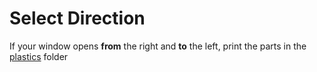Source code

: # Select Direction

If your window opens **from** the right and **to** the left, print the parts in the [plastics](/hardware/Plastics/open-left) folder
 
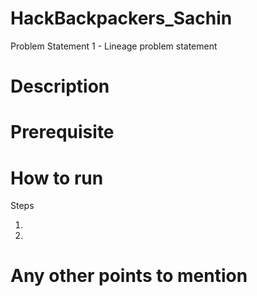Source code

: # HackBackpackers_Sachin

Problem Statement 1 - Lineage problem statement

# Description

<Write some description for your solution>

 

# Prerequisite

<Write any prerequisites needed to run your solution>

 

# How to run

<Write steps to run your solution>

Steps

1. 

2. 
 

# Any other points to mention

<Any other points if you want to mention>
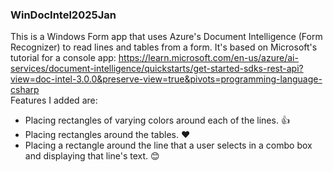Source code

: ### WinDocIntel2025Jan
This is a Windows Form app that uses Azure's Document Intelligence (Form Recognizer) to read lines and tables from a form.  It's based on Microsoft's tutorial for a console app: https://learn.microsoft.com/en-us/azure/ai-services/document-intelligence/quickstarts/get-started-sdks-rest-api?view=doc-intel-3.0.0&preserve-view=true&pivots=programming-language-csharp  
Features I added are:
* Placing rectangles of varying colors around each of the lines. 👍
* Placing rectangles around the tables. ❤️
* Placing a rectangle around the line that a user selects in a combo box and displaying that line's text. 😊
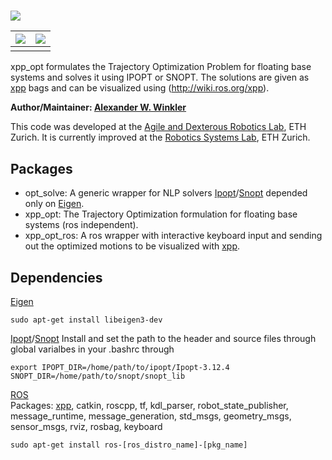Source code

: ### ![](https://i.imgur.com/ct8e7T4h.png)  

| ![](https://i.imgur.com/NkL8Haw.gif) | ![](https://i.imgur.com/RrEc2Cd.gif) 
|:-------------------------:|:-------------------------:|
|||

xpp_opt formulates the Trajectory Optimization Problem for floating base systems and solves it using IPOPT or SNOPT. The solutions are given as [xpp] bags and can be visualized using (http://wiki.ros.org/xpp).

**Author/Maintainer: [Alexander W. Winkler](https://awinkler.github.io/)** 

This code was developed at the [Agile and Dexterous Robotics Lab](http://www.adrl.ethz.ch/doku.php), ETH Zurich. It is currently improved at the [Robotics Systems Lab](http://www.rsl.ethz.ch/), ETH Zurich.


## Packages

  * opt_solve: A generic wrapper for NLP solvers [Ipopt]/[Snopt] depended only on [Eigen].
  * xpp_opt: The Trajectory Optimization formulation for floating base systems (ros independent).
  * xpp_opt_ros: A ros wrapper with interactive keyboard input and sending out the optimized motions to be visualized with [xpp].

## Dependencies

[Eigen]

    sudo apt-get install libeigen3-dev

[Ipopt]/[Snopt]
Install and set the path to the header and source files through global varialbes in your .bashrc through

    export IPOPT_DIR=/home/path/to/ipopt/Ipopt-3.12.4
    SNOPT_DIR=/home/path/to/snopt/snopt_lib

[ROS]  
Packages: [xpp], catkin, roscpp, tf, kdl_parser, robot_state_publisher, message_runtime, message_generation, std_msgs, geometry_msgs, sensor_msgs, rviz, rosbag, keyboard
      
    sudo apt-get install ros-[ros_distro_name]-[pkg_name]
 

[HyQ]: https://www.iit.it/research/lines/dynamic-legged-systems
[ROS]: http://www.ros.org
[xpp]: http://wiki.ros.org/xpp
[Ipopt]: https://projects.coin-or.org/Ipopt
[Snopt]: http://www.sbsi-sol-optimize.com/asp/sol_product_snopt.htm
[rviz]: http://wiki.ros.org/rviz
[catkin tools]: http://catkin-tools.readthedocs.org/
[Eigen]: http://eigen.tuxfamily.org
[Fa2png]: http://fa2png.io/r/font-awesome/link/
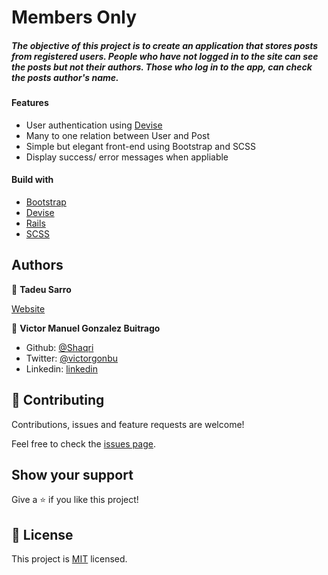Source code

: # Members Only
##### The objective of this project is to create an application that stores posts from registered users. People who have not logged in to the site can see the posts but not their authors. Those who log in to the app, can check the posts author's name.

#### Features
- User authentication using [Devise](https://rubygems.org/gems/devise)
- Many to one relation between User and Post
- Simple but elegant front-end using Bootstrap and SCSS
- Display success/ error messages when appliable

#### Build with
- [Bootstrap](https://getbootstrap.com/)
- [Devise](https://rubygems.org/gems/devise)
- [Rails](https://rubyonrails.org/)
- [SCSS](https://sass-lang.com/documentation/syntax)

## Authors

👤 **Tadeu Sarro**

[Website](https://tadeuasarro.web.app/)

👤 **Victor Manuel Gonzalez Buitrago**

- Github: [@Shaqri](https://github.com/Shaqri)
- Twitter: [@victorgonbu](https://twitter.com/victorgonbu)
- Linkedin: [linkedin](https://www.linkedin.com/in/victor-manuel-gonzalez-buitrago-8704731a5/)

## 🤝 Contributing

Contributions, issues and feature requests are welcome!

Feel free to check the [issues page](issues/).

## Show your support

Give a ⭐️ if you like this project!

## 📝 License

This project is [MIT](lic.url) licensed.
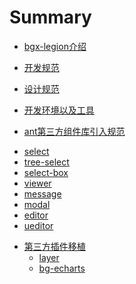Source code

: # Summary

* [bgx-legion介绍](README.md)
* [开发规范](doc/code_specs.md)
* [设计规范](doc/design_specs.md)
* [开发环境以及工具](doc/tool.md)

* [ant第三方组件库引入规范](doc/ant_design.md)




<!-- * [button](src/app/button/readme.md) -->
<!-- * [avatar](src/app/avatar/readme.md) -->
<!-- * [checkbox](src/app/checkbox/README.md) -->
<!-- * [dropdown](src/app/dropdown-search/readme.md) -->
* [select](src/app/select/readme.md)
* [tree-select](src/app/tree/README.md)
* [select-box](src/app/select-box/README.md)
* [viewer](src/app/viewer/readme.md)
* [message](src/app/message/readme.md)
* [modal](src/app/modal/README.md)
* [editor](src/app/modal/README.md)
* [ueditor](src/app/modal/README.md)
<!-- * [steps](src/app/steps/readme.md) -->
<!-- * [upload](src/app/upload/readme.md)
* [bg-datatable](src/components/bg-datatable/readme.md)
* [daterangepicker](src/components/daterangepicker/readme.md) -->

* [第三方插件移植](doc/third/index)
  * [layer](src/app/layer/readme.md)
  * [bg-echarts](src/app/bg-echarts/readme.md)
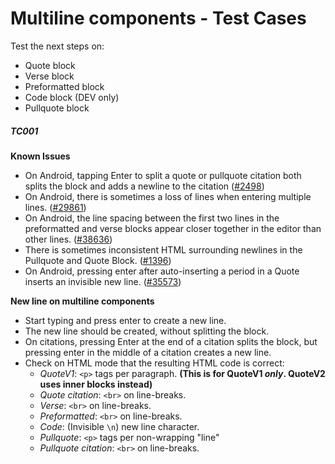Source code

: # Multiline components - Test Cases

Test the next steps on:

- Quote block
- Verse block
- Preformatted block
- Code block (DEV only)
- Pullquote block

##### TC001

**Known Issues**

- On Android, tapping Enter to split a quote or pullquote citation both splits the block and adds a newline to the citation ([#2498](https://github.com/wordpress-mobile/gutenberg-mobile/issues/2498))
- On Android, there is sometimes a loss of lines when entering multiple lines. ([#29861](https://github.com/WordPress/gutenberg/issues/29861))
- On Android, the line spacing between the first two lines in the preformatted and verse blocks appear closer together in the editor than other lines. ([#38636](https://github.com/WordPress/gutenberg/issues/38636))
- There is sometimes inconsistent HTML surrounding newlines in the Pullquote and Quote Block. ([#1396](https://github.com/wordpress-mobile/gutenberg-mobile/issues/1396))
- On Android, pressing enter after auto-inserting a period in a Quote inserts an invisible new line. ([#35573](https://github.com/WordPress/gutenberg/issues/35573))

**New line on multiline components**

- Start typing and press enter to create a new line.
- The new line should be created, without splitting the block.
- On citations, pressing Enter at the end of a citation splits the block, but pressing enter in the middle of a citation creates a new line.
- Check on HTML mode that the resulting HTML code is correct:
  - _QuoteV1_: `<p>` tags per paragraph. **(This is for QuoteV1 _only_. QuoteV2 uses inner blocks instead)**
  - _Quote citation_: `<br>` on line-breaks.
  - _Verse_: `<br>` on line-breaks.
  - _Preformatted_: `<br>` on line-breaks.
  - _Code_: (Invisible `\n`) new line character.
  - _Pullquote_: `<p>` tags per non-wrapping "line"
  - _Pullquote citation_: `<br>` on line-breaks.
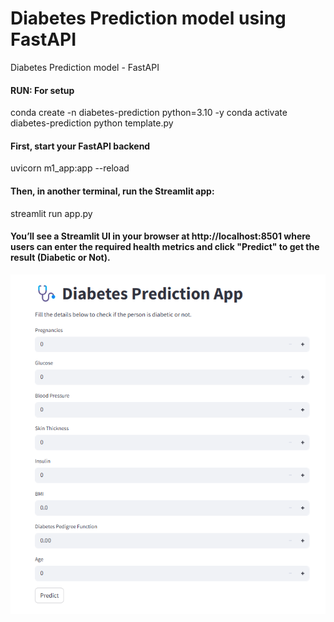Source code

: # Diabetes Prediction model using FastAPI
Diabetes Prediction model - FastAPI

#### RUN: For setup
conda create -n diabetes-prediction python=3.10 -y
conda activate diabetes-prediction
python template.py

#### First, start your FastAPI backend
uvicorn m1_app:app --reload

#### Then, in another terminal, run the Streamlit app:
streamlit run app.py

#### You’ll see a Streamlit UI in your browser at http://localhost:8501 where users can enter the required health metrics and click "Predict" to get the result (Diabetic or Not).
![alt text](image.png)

What this task involves: The answer must be the listing above, restated word for word, with no images in it.

Expected answer:
Source code

: # Select Direction

If your window opens **from** the right and **to** the left, print the parts in the [plastics](/hardware/Plastics/open-left) folder
 
Source code

: # HackBackpackers_Sachin

Problem Statement 1 - Lineage problem statement

# Description

<Write some description for your solution>

 

# Prerequisite

<Write any prerequisites needed to run your solution>

 

# How to run

<Write steps to run your solution>

Steps

1. 

2. 
 

# Any other points to mention

<Any other points if you want to mention>
Source code

: ### WinDocIntel2025Jan
This is a Windows Form app that uses Azure's Document Intelligence (Form Recognizer) to read lines and tables from a form.  It's based on Microsoft's tutorial for a console app: https://learn.microsoft.com/en-us/azure/ai-services/document-intelligence/quickstarts/get-started-sdks-rest-api?view=doc-intel-3.0.0&preserve-view=true&pivots=programming-language-csharp  
Features I added are:
* Placing rectangles of varying colors around each of the lines. 👍
* Placing rectangles around the tables. ❤️
* Placing a rectangle around the line that a user selects in a combo box and displaying that line's text. 😊
Source code

: ### ![](https://i.imgur.com/ct8e7T4h.png)  

| ![](https://i.imgur.com/NkL8Haw.gif) | ![](https://i.imgur.com/RrEc2Cd.gif) 
|:-------------------------:|:-------------------------:|
|||

xpp_opt formulates the Trajectory Optimization Problem for floating base systems and solves it using IPOPT or SNOPT. The solutions are given as [xpp] bags and can be visualized using (http://wiki.ros.org/xpp).

**Author/Maintainer: [Alexander W. Winkler](https://awinkler.github.io/)** 

This code was developed at the [Agile and Dexterous Robotics Lab](http://www.adrl.ethz.ch/doku.php), ETH Zurich. It is currently improved at the [Robotics Systems Lab](http://www.rsl.ethz.ch/), ETH Zurich.


## Packages

  * opt_solve: A generic wrapper for NLP solvers [Ipopt]/[Snopt] depended only on [Eigen].
  * xpp_opt: The Trajectory Optimization formulation for floating base systems (ros independent).
  * xpp_opt_ros: A ros wrapper with interactive keyboard input and sending out the optimized motions to be visualized with [xpp].

## Dependencies

[Eigen]

    sudo apt-get install libeigen3-dev

[Ipopt]/[Snopt]
Install and set the path to the header and source files through global varialbes in your .bashrc through

    export IPOPT_DIR=/home/path/to/ipopt/Ipopt-3.12.4
    SNOPT_DIR=/home/path/to/snopt/snopt_lib

[ROS]  
Packages: [xpp], catkin, roscpp, tf, kdl_parser, robot_state_publisher, message_runtime, message_generation, std_msgs, geometry_msgs, sensor_msgs, rviz, rosbag, keyboard
      
    sudo apt-get install ros-[ros_distro_name]-[pkg_name]
 

[HyQ]: https://www.iit.it/research/lines/dynamic-legged-systems
[ROS]: http://www.ros.org
[xpp]: http://wiki.ros.org/xpp
[Ipopt]: https://projects.coin-or.org/Ipopt
[Snopt]: http://www.sbsi-sol-optimize.com/asp/sol_product_snopt.htm
[rviz]: http://wiki.ros.org/rviz
[catkin tools]: http://catkin-tools.readthedocs.org/
[Eigen]: http://eigen.tuxfamily.org
[Fa2png]: http://fa2png.io/r/font-awesome/link/
Source code

: # Members Only
##### The objective of this project is to create an application that stores posts from registered users. People who have not logged in to the site can see the posts but not their authors. Those who log in to the app, can check the posts author's name.

#### Features
- User authentication using [Devise](https://rubygems.org/gems/devise)
- Many to one relation between User and Post
- Simple but elegant front-end using Bootstrap and SCSS
- Display success/ error messages when appliable

#### Build with
- [Bootstrap](https://getbootstrap.com/)
- [Devise](https://rubygems.org/gems/devise)
- [Rails](https://rubyonrails.org/)
- [SCSS](https://sass-lang.com/documentation/syntax)

## Authors

👤 **Tadeu Sarro**

[Website](https://tadeuasarro.web.app/)

👤 **Victor Manuel Gonzalez Buitrago**

- Github: [@Shaqri](https://github.com/Shaqri)
- Twitter: [@victorgonbu](https://twitter.com/victorgonbu)
- Linkedin: [linkedin](https://www.linkedin.com/in/victor-manuel-gonzalez-buitrago-8704731a5/)

## 🤝 Contributing

Contributions, issues and feature requests are welcome!

Feel free to check the [issues page](issues/).

## Show your support

Give a ⭐️ if you like this project!

## 📝 License

This project is [MIT](lic.url) licensed.
Source code

: # Summary

* [bgx-legion介绍](README.md)
* [开发规范](doc/code_specs.md)
* [设计规范](doc/design_specs.md)
* [开发环境以及工具](doc/tool.md)

* [ant第三方组件库引入规范](doc/ant_design.md)




<!-- * [button](src/app/button/readme.md) -->
<!-- * [avatar](src/app/avatar/readme.md) -->
<!-- * [checkbox](src/app/checkbox/README.md) -->
<!-- * [dropdown](src/app/dropdown-search/readme.md) -->
* [select](src/app/select/readme.md)
* [tree-select](src/app/tree/README.md)
* [select-box](src/app/select-box/README.md)
* [viewer](src/app/viewer/readme.md)
* [message](src/app/message/readme.md)
* [modal](src/app/modal/README.md)
* [editor](src/app/modal/README.md)
* [ueditor](src/app/modal/README.md)
<!-- * [steps](src/app/steps/readme.md) -->
<!-- * [upload](src/app/upload/readme.md)
* [bg-datatable](src/components/bg-datatable/readme.md)
* [daterangepicker](src/components/daterangepicker/readme.md) -->

* [第三方插件移植](doc/third/index)
  * [layer](src/app/layer/readme.md)
  * [bg-echarts](src/app/bg-echarts/readme.md)
Source code

: # Multiline components - Test Cases

Test the next steps on:

- Quote block
- Verse block
- Preformatted block
- Code block (DEV only)
- Pullquote block

##### TC001

**Known Issues**

- On Android, tapping Enter to split a quote or pullquote citation both splits the block and adds a newline to the citation ([#2498](https://github.com/wordpress-mobile/gutenberg-mobile/issues/2498))
- On Android, there is sometimes a loss of lines when entering multiple lines. ([#29861](https://github.com/WordPress/gutenberg/issues/29861))
- On Android, the line spacing between the first two lines in the preformatted and verse blocks appear closer together in the editor than other lines. ([#38636](https://github.com/WordPress/gutenberg/issues/38636))
- There is sometimes inconsistent HTML surrounding newlines in the Pullquote and Quote Block. ([#1396](https://github.com/wordpress-mobile/gutenberg-mobile/issues/1396))
- On Android, pressing enter after auto-inserting a period in a Quote inserts an invisible new line. ([#35573](https://github.com/WordPress/gutenberg/issues/35573))

**New line on multiline components**

- Start typing and press enter to create a new line.
- The new line should be created, without splitting the block.
- On citations, pressing Enter at the end of a citation splits the block, but pressing enter in the middle of a citation creates a new line.
- Check on HTML mode that the resulting HTML code is correct:
  - _QuoteV1_: `<p>` tags per paragraph. **(This is for QuoteV1 _only_. QuoteV2 uses inner blocks instead)**
  - _Quote citation_: `<br>` on line-breaks.
  - _Verse_: `<br>` on line-breaks.
  - _Preformatted_: `<br>` on line-breaks.
  - _Code_: (Invisible `\n`) new line character.
  - _Pullquote_: `<p>` tags per non-wrapping "line"
  - _Pullquote citation_: `<br>` on line-breaks.
Source code

: # Diabetes Prediction model using FastAPI
Diabetes Prediction model - FastAPI

#### RUN: For setup
conda create -n diabetes-prediction python=3.10 -y
conda activate diabetes-prediction
python template.py

#### First, start your FastAPI backend
uvicorn m1_app:app --reload

#### Then, in another terminal, run the Streamlit app:
streamlit run app.py

#### You’ll see a Streamlit UI in your browser at http://localhost:8501 where users can enter the required health metrics and click "Predict" to get the result (Diabetic or Not).
![alt text](image.png)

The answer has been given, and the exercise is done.